Серебро обвело черноту его зрачков.
— Чего же, по-вашему, я боюсь, мадемуазель? — вежливо спросил он.
В его глазах, в его голосе таилась смерть.
Виктория не убивала, но этот человек убивал. Она ни секунды не сомневалась, что он сделает это снова.
— Я думаю, что вы боитесь прикосновений человека противоположного пола, сэр. — Виктория сжимала свой плащ, вдыхая туман, вдыхая влагу, вдыхая резкий запах собственного страха.
— Вы думаете, что я боюсь прикосновений человека противоположного пола, — тихо повторил он, распробывая слова на вкус. — Вы думаете, что я боюсь прикосновений женщин. Вы боитесь прикосновений женщин, мадемуазель?
Прикосновений женщин… как будто к нему прикасались мужчины?
Виктория сглотнула.
— Нет, я не боюсь прикосновений женщин.
— Тогда чего вы боитесь, мадемуазель, раз мы испытываем один и тот же страх?
— Я боюсь прикосновений мужчины, — отчаянно сказала Виктория.
Свет, обводивший его зрачки, сиял ярче, чем люстра над ними, совершенный, опасный круг чистого серебра.
— Я боюсь, что мне понравятся прикосновения мужчины, — решительно продолжала она.
Сердце Виктории грохотало в ушах, признавая правду, которую она так долго скрывала. Правду, которую ее вынудили признать письма.
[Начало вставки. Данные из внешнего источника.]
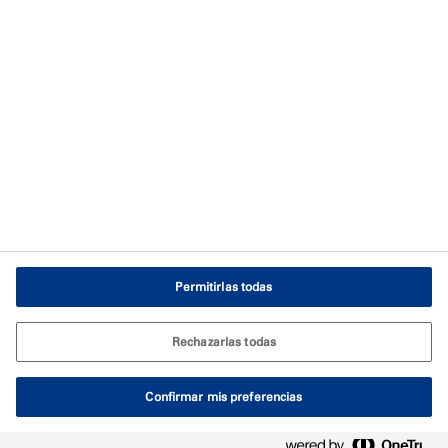
Términos de uso
Aviso legal
Condiciones generales de venta
Política de cookies
Configuración de cookies
Permitirlas todas
Rechazarlas todas
Confirmar mis preferencias
© Tremco CPG 2026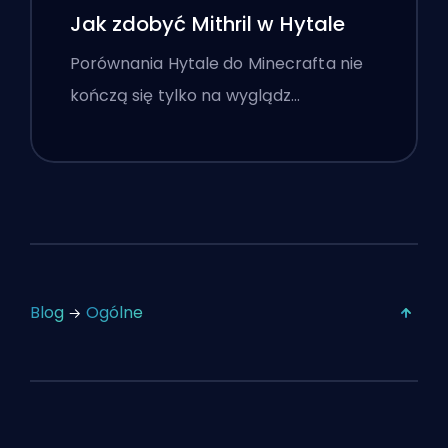
Jak zdobyć Mithril w Hytale
Porównania Hytale do Minecrafta nie
kończą się tylko na wyglądz…
Blog
Ogólne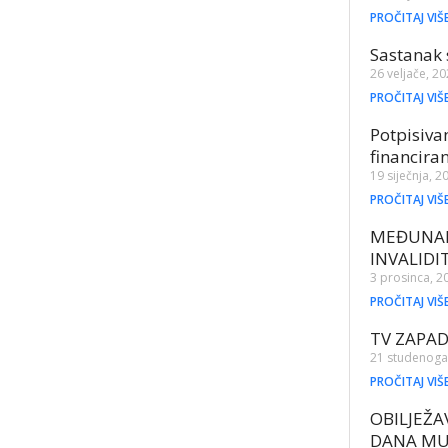
PROČITAJ VIŠ
Sastanak 
26 veljače, 2
PROČITAJ VIŠ
Potpisiv
financira
19 siječnja, 2
PROČITAJ VIŠ
MEĐUNAR
INVALID
3 prosinca, 2
PROČITAJ VIŠ
TV ZAPA
21 studenoga
PROČITAJ VIŠ
OBILJEŽ
DANA MU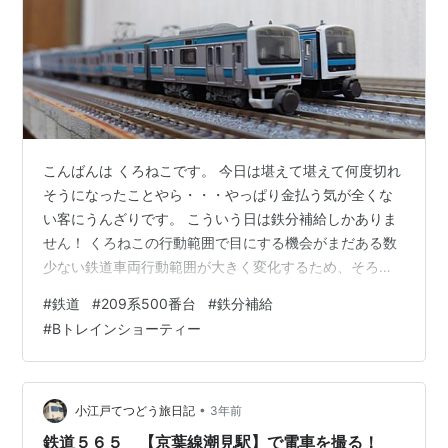
こんばんは くろねこです。 今日は堪えて堪えて何度切れ
そうになったことやら・・・やっぱり金払う気が全くな
い客にうんざりです。 こういう日は鉄分補給しかありま
せん！ くろねこの行動範囲で目にする機会がまだある数
少ない鉄道車両行動範囲が大きく変化するため、そろそ
ろ見納めです。 今回はそんな鉄道車両のお話です。 209
#
鉄道
#
209系500番台
#
鉄分補給
系500番台 1993年に103系置き換えように投入されたも
#
Bトレインショーティー
ので、209系500番台はその拡幅車体バージョンとなりま
す。 当時、すでに新形式として計画が進んでいたE231系
の先行形式的なかたちで、500番台が誕生しました。構
造的には、E231系0番台のボディに209系0番台の足回り
•
小江戸てつどう旅日記
3年前
と…
鉄道５６５ 【京葉線潮見駅】で電車を撮る！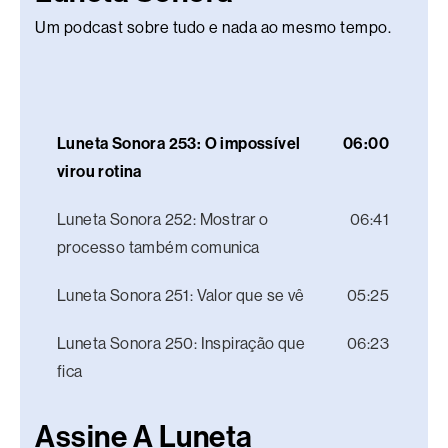
Um podcast sobre tudo e nada ao mesmo tempo.
Luneta Sonora 253: O impossível
06:00
virou rotina
Luneta Sonora 252: Mostrar o
06:41
processo também comunica
Luneta Sonora 251: Valor que se vê
05:25
Luneta Sonora 250: Inspiração que
06:23
fica
Assine A Luneta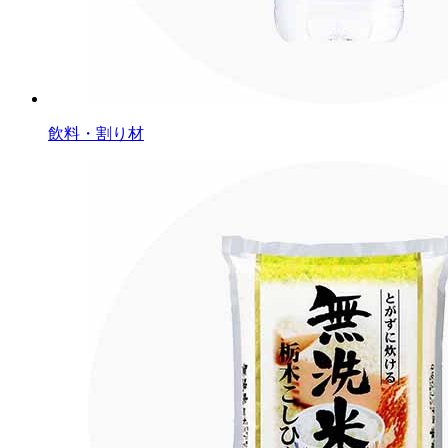
飲料・割り材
— Я боюсь, что я по натуре такая же шлюха, как и на деле.
Голос Виктории эхом отдавался между ними. Казалось, сереброглазого сереброволосого мужчину приковали к месту ее слова:«Боюсь прикосновений… боюсь, что мне понравятся прикосновения… боюсь, что я по натуре такая же шлюха, как и на деле».
Или, возможно, это Викторию приковал к месту тот факт, что она произнесла такие слова.
Стыд, который должен был появиться в результате признания, не пришел.
Виктория опустила подбородок, побуждая его осудить ее — его, кто продал свое тело. Как она продала свое.